I’ve got nothing going on, right?

Anyway, as you probably already know, if you’ve been following me for awhile, I don’t travel well. No matter how hard I try, I tend to always come back worse for the wear.

For me, traveling is both physically and mentally exhausting. Not only do I have to contend with lugging suitcases, I also have to contend with the endless walks through the airport, the travel between where I arrive and where I’m staying, and all of the other things that go along with it; and my lupus brain also has to be functioning well the entire time.

At my last rheumatologist appointment, which I discussed in my last post, my rheum asked me if I am traveling alone. I know that this is his not-so-subtle attempt to inquire about my romantic life. YES, I’M TRAVELING ALONE. WHAT’S IT TO YOU, DOC?

But I digress. The reality is, though, that I’m not really traveling alone. And when it comes to chronic illness, it’s impossible to travel alone.

Not only am I traveling with my illnesses, and all of the literal and figurative baggage that comes with them, I’m also traveling with a cache of goods to help me be as successful as possible in not killing myself.

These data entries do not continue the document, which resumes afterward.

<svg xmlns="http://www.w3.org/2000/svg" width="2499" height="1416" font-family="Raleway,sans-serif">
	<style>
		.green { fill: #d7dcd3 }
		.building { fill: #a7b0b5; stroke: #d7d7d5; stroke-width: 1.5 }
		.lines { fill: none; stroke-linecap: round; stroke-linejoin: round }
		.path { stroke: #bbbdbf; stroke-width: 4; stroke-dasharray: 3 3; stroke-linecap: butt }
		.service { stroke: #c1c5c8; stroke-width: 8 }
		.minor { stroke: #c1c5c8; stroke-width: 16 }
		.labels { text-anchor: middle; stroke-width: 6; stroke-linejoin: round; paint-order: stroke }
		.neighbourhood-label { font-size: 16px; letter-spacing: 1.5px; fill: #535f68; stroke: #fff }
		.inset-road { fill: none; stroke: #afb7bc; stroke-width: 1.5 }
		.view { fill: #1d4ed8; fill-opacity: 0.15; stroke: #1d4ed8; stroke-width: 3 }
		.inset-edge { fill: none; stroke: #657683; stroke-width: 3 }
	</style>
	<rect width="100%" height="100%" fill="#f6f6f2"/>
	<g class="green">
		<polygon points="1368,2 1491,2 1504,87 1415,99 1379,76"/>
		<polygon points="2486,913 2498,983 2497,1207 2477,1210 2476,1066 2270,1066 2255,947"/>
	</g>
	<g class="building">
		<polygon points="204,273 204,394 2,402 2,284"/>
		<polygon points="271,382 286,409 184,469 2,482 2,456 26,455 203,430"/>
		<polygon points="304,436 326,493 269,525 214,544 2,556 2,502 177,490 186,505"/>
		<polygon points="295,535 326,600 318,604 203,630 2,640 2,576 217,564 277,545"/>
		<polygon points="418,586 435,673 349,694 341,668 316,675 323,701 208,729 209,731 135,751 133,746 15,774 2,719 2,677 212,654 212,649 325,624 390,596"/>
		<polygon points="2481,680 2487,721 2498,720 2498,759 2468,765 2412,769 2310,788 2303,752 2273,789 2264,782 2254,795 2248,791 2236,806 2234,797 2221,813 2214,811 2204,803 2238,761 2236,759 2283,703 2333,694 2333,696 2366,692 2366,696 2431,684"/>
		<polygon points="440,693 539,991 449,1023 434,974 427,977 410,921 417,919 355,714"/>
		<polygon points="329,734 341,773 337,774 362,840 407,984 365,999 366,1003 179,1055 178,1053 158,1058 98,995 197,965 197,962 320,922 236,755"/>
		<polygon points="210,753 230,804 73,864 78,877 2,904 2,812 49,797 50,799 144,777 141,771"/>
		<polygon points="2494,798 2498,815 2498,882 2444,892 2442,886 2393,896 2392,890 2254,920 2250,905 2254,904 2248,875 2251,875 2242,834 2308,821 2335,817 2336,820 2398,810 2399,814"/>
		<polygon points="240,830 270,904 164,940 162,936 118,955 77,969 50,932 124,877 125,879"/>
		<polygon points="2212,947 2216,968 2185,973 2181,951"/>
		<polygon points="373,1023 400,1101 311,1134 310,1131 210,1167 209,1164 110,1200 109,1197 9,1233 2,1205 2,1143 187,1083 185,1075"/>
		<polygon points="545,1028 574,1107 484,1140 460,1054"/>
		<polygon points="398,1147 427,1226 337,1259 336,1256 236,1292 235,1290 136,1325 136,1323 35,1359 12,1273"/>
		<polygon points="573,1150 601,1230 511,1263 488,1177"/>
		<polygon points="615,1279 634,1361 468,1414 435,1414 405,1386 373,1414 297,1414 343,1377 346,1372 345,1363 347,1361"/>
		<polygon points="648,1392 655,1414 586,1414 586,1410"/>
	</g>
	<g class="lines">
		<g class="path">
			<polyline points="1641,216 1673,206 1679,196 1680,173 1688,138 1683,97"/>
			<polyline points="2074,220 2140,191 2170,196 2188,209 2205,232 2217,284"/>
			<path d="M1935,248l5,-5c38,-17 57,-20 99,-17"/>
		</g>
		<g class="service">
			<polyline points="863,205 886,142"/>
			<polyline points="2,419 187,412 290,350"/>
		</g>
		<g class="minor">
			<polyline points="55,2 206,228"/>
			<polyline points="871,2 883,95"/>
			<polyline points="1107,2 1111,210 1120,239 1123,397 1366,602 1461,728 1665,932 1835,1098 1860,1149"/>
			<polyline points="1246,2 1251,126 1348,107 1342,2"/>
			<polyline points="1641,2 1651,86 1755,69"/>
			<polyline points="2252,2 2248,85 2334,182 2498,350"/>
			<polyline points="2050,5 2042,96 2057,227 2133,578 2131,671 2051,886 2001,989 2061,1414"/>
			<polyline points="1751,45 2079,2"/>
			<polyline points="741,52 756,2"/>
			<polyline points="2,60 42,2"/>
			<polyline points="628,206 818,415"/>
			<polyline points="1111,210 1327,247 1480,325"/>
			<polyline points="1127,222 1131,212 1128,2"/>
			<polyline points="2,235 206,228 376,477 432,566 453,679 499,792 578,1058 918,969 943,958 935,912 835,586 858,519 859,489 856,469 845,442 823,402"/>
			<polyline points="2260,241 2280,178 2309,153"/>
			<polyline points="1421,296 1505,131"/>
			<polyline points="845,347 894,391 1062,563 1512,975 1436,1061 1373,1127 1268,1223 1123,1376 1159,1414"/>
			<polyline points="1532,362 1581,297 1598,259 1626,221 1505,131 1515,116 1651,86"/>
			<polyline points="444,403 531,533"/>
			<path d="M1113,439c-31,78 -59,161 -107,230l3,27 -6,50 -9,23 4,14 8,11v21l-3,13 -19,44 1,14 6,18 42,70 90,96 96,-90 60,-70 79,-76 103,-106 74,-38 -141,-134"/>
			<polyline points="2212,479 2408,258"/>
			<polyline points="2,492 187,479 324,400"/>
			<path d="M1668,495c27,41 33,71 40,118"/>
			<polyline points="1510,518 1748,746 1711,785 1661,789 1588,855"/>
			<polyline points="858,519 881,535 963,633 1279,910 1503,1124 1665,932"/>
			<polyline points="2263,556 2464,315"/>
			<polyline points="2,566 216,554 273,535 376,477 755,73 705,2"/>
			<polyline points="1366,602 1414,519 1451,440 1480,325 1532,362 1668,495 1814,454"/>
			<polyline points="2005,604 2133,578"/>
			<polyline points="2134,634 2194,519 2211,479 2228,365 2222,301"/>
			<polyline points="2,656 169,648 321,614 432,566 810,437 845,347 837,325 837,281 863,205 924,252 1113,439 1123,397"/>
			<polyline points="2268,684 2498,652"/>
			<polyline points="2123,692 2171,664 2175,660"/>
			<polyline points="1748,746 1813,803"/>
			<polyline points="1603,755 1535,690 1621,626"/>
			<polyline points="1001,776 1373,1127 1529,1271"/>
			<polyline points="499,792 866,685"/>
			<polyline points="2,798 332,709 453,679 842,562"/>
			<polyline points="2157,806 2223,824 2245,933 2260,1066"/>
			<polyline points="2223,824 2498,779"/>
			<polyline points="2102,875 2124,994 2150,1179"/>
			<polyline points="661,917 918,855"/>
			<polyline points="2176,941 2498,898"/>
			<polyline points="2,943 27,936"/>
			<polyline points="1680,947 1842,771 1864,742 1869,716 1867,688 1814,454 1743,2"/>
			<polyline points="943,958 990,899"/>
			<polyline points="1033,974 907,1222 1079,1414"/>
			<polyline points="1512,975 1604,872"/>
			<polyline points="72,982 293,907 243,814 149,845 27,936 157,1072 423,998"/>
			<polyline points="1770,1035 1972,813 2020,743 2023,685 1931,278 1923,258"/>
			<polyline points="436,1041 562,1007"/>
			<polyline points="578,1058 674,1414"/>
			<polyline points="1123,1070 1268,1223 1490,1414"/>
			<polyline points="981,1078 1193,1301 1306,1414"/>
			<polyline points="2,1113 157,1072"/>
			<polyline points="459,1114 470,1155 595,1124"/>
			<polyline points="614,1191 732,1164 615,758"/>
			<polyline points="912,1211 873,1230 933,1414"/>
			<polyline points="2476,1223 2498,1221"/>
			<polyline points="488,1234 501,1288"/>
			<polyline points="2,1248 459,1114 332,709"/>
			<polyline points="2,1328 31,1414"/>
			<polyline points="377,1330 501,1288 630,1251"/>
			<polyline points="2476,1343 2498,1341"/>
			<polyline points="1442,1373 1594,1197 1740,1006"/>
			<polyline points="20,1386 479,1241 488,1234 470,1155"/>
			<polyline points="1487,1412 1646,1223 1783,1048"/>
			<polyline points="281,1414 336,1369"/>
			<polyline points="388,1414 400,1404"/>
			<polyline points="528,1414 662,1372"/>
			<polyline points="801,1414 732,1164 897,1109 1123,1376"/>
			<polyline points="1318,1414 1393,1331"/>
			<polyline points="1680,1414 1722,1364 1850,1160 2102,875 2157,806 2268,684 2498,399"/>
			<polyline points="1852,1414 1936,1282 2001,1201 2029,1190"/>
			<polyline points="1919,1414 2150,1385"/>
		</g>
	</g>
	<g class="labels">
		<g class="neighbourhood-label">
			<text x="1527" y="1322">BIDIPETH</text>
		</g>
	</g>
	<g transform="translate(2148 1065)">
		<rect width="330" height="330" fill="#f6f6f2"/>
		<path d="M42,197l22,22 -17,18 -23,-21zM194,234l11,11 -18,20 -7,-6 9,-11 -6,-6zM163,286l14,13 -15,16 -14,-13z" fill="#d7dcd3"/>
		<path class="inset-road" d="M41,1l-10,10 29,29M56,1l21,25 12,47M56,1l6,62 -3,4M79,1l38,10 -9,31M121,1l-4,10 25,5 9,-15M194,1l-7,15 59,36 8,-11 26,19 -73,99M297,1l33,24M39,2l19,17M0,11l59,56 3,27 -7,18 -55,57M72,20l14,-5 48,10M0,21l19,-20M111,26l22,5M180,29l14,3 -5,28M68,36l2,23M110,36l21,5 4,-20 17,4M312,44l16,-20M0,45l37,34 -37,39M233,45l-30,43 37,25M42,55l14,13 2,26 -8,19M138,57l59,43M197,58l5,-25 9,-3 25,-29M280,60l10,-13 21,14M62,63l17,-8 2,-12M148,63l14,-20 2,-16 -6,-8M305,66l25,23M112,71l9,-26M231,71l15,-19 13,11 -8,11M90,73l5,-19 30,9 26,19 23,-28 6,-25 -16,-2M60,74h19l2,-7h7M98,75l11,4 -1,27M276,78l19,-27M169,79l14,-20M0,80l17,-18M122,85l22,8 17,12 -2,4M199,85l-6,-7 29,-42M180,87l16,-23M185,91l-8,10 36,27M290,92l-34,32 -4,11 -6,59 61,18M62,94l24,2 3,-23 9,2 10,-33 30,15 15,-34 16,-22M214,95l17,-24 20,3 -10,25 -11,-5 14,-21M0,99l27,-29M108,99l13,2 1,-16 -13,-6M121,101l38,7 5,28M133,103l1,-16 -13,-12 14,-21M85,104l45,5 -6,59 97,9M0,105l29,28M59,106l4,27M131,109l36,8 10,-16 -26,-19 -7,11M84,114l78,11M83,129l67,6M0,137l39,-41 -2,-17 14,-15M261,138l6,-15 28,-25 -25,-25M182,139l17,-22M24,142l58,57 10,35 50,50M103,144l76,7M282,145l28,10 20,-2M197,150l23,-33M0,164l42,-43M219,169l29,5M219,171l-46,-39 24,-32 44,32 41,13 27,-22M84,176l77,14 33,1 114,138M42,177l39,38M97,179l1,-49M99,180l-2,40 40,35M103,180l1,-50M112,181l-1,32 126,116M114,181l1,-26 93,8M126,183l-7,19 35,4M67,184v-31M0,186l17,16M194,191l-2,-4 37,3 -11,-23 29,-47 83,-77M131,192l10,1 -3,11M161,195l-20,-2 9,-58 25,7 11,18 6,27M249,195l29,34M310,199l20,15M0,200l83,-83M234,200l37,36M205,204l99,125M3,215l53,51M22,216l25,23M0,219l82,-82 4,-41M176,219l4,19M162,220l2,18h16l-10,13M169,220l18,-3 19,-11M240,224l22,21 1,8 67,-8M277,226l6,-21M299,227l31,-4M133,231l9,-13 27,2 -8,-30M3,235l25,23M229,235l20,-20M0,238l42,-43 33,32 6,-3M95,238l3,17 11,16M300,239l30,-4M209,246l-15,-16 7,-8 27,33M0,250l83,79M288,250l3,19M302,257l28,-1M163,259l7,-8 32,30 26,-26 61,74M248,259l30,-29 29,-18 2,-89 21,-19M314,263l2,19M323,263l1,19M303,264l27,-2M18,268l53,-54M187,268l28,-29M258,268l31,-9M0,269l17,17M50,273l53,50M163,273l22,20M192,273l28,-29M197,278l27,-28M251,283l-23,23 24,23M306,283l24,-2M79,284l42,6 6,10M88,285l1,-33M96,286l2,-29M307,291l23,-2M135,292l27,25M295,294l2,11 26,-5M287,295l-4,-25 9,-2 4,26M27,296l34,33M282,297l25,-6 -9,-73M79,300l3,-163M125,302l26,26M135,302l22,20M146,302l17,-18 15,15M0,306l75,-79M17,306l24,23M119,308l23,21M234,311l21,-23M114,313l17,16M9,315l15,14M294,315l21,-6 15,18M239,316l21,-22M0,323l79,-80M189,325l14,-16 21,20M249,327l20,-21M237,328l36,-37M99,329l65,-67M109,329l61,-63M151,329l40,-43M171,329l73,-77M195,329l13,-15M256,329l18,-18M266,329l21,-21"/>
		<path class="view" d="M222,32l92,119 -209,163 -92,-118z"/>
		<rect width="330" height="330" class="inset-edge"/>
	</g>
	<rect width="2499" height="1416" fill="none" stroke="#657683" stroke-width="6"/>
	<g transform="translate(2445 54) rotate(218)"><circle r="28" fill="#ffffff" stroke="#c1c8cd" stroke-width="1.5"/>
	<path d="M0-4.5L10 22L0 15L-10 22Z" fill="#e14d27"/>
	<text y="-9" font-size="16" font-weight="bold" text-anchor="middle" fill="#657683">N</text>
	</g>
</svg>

I’m planning to do a “What’s In My Bag?” post (or possibly vlog) once I get myself ready to do all of the traveling that I am doing this summer. But suffice it to say, I have been stocking up on everything I could possibly need that is carry-on size approved.

So, in answer to Maria’s question for the next edition of PFAM…

Um…my goal for the summer…Try not to die?

* A note about Quinacrine: While it is in the same class of drug as Plaquenil (Hydroxychrloroquine), Quinacrine is not commercially available in the United States. It is only available at compounding pharmacies, and because it is made up of only one active agent, my insurance will not cover it.


  1. Ok, about the new med - tell me more. Plaquenil was good for me until it started causing these weird burny headaches. So i've progressed up the ladder a few times towards the scarier drugs usually held aside until more disease involvement for various side effect reasons. I'd rather be on the Plaquenil for various reasons, but hate the burny headaches. What's the difference with your drug? Oh, and safe travels. You won't travel totally alone - we'll all be with you in spirit gal!

  2. I'd love to know more about that new med too. I've never been able to tolerate Plaquenil, and I'd love to try something in the same class that maybe I could tolerate enough to see if I benefited from it.

    Good luck with your travels. There are definite benefits and hardships to traveling both solo or with others.

    Don't be afraid to take advantage of services the airports can offer you -- like a ride to the far end so you don't exhaust yourself walking.

    Can't wait to see the "in my bag" post!

    Like Jessica says, we'll be there with you in spirit. We're all rooting for you, Leslie!!

  3. Jessica and Aviva,

    I will be writing a more detailed post about Quinacrine for HealthCentral, and will post the link here once it is up.

    And thanks for both saying you'll be there in spirit. That makes me feel better!


  4. So much going on! You have so much on your plate right now, I know it's hard not to be overwhelmed. And stressed. Of course, what does that lead to....well, we know.

    I hope you survive the summer with less pain, and find some time to relax.

    good luck!!

  5. Jessica and Aviva, I know you were both curious, so here is the link to my Health Central post, as promised:

  6. Just discoverd your blog. I was just diagnosed with both lupus and RA and am having trouble finding much info on the combo. I look forward to reading about yur journey.